Somehow, I went from knowing the most horrible, selfish, deliberately malicious people to meeting and befriending some of the sweetest, kindest, loveliest people on the face of the planet. I'm fairly certain that's not hyperbole.
Where did this good fortune come from?
I don't even know where to begin. I only know, looking back, that my fortunes certainly have turned around. The people in my life now are amazing human beings. They weren't always.
I've had "friends" who made my life hell for some reason I have yet to discover. It was more than one person, though one in particular sticks in my mind. It seems ridiculous and childish to say out loud, and in truth, the whole situation was. It was very high-school mean girls. It was not the way adult women should behave at all.

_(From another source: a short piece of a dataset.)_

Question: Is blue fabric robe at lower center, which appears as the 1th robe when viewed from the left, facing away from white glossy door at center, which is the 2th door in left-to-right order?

Yet it happened, and I became the target of a one-woman campaign to.... what, exactly, I don't know. I do know, however, that it drove me to a low I had not experienced since high school.
I had struggled with depression and suicidal ideation all throughout high school. During that time I made five attempts on my own life, none of which, thankfully, worked. They were all failures largely due to interruption or my own (blessed) ineptitude.
High school was not a good time in my life.
Things improved a little, until this "friend" came along. I came through her emotional abuse to tell about it. Barely. At its worst, one night in an empty house, I put a knife to my throat. There was a long period of deliberation before I put the knife away. Closing the knife drawer took an astonishing amount of willpower.
Three years of no contact passed before I finally realised that it wasn't my fault at all. It took three years for me to undo the psychological damage this girl rained on me, to recognise the gas-lighting, the lying, the deliberate spreading of misinformation to my superiors at work, the manipulation...
To this day, almost ten years later, I cannot understand her; either her motivation or how she could do what she did with a clear conscience. How did she feel justified in doing that to someone? It still baffles me. It hurts less now than it did - you can tell because I'm talking about it - but it still hurts.
It's hard not to fall into the trap of blaming myself. After all, no rational person would behave that way. I must have done something to deserve it. But that is as much a lie as the friendship was. To her, I suspect, my crime was existing. There was nothing I could have done to appease her.
Am I making you squirm? I'm sorry. I don't mean to. But I have to talk about it. I have to talk about it because there are people out there going through what I went through, and they have to know that people make it through.
It was a horrible, dark time. I was ready to walk away from life entirely. My heart hurt so much, I couldn't bear it. I felt alone, isolated... miserable is not strong enough a word to explain how I felt being in that place in that time. I was totally and utterly crushed.
But I made it out. It was a fight. It was hell. But I made it out.
Now life is so full of light and possibility, there is so much to look forward to. And I have discovered that it is also full of genuinely wonderful people; people who lift you up and help, who love and support, not tear down and eviscerate. Real, lovely people actually exist. They're not just in fairy tales.
It does get better isn't just a thing people say to placate the suffering. Things actually do get better.
If you are suffering, whether from abuse or not, it is so important to get help. There are places you can turn. Help can be gotten.
If you live in the Ottawa region, you can go here. Everyone in Ontario can call here. In fact, there are crisis centres all over Canada where you can find help.
There is only one you. The world needs your stories. But you have to be here to tell them.